Material to process:
──────────

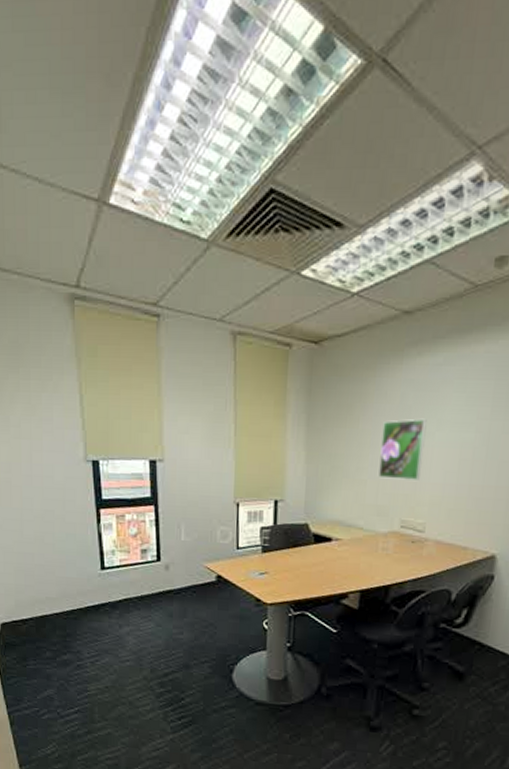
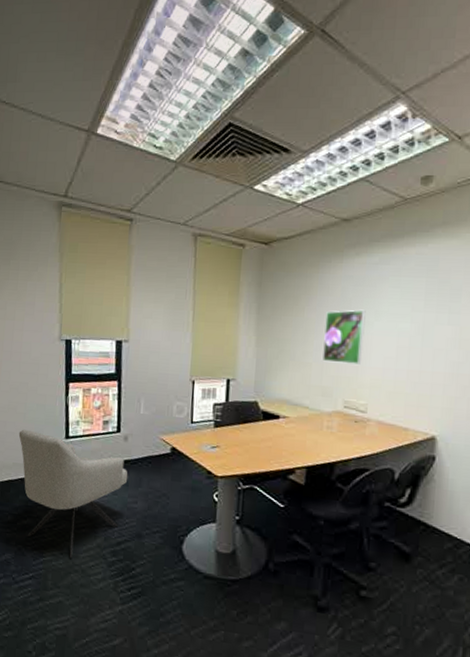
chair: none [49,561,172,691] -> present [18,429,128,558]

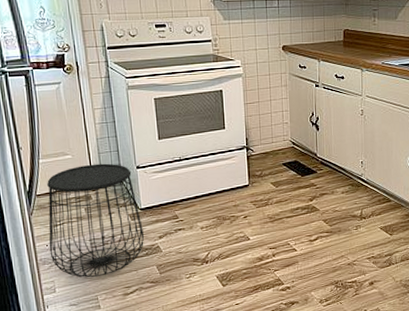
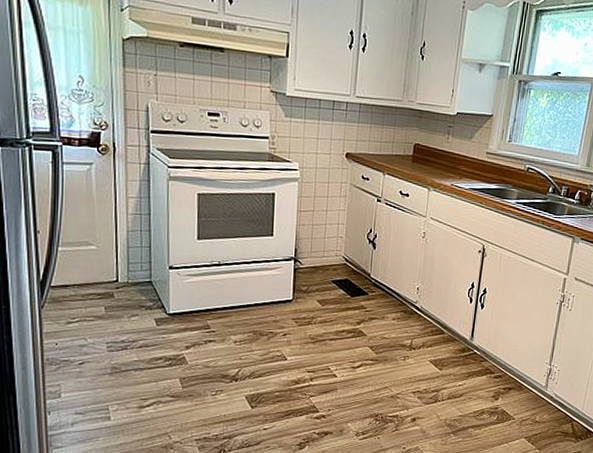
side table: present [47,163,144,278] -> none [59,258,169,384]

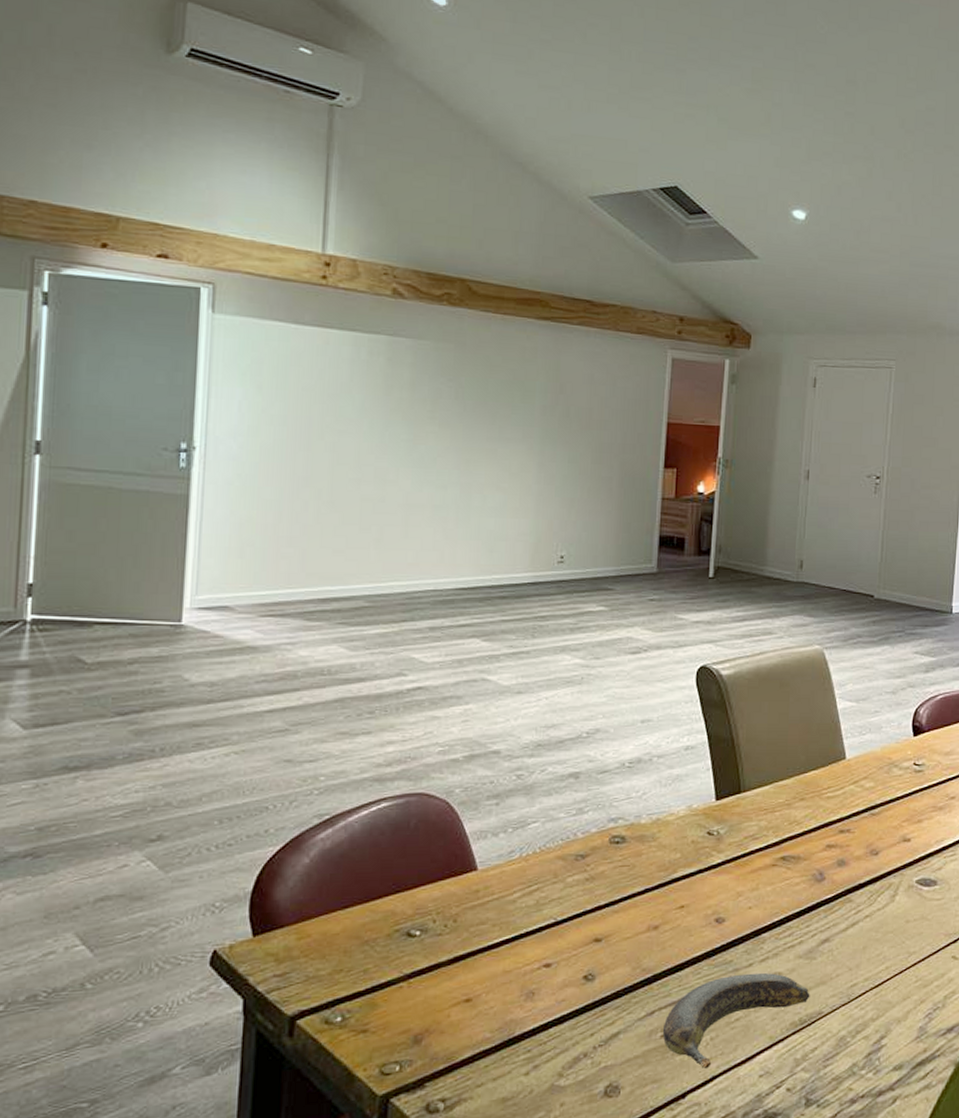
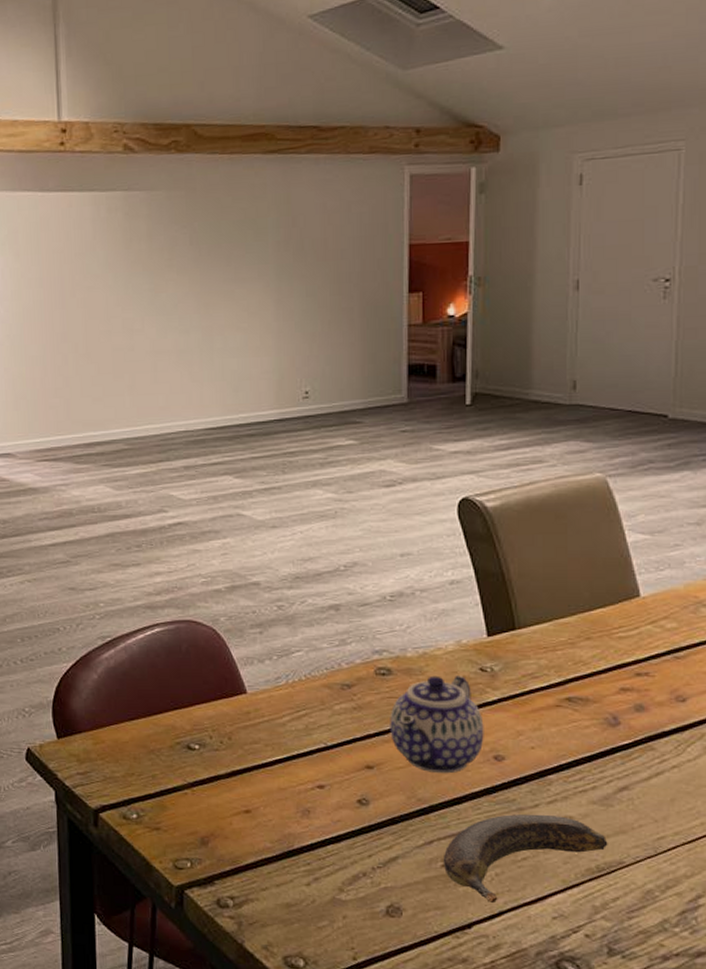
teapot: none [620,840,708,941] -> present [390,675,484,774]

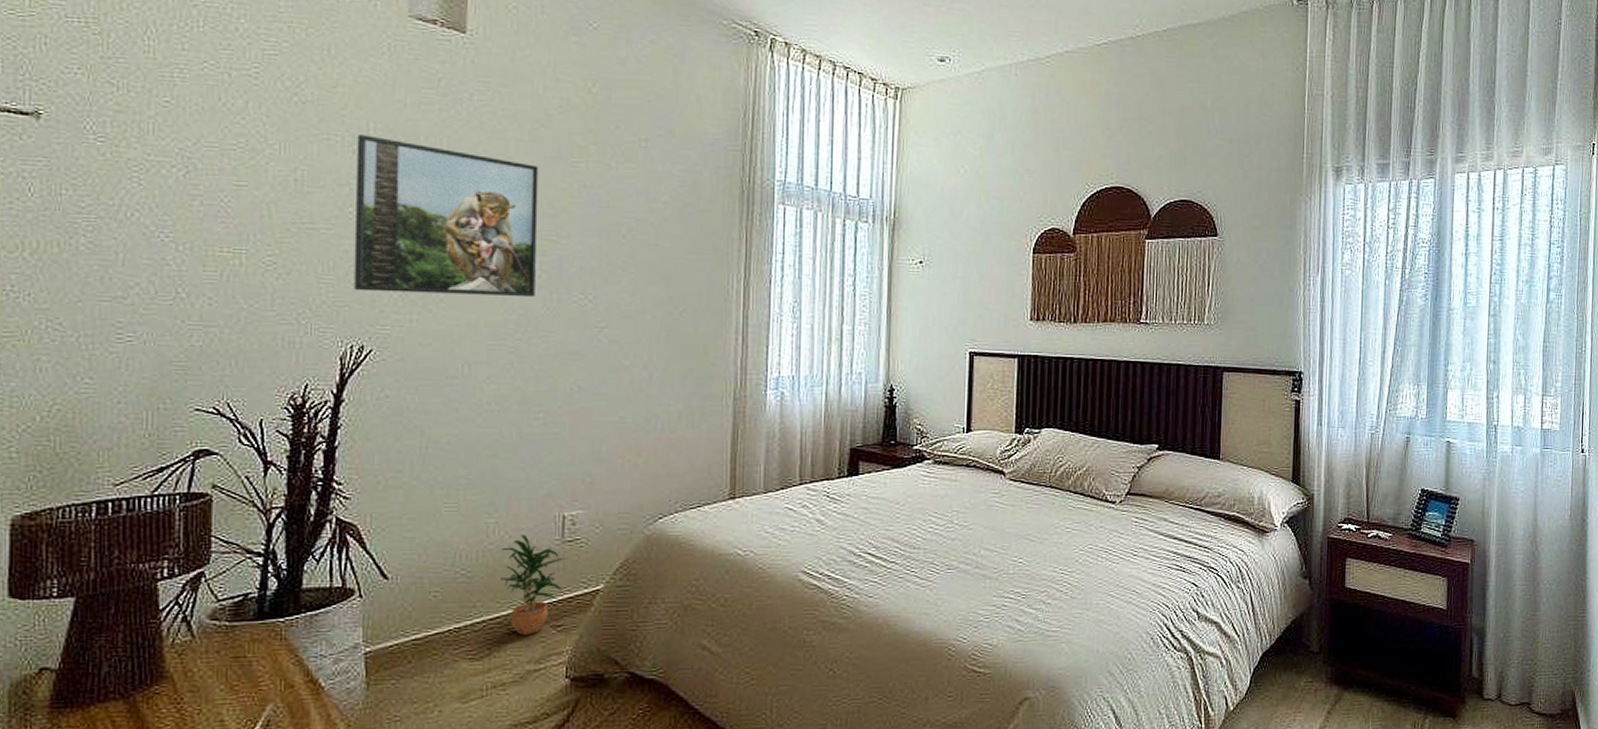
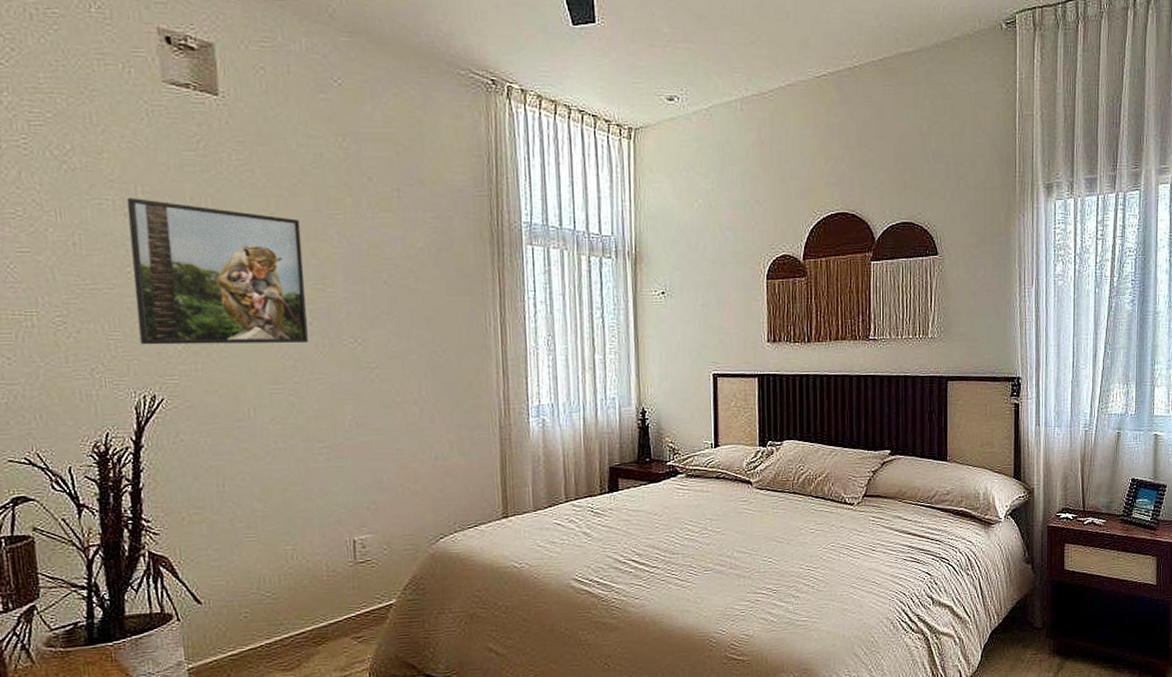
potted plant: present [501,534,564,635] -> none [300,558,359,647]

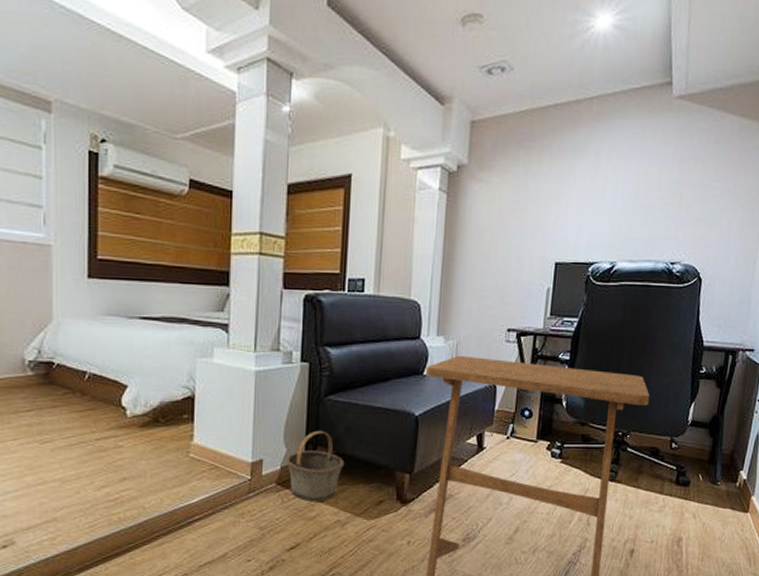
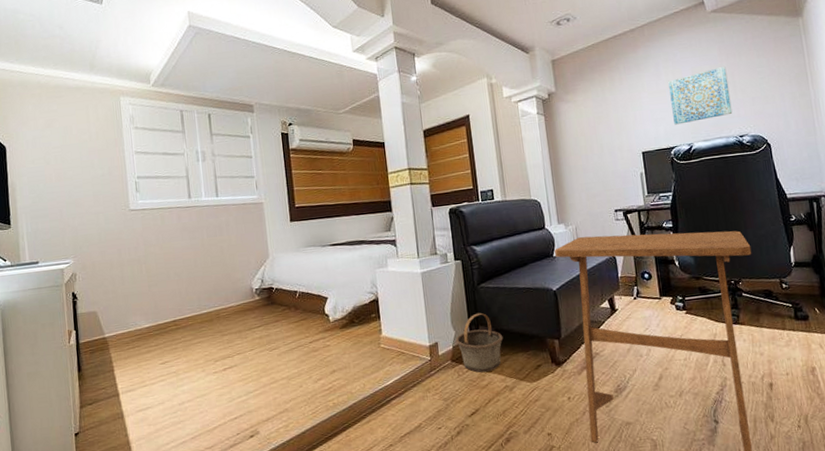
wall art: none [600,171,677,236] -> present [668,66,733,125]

──────────

What is being asked:
Images should not be copied, but every other part of the entries must be reproduced exactly.

Answer to this problem:
chair: none [49,561,172,691] -> present [18,429,128,558]

side table: present [47,163,144,278] -> none [59,258,169,384]

teapot: none [620,840,708,941] -> present [390,675,484,774]

potted plant: present [501,534,564,635] -> none [300,558,359,647]

wall art: none [600,171,677,236] -> present [668,66,733,125]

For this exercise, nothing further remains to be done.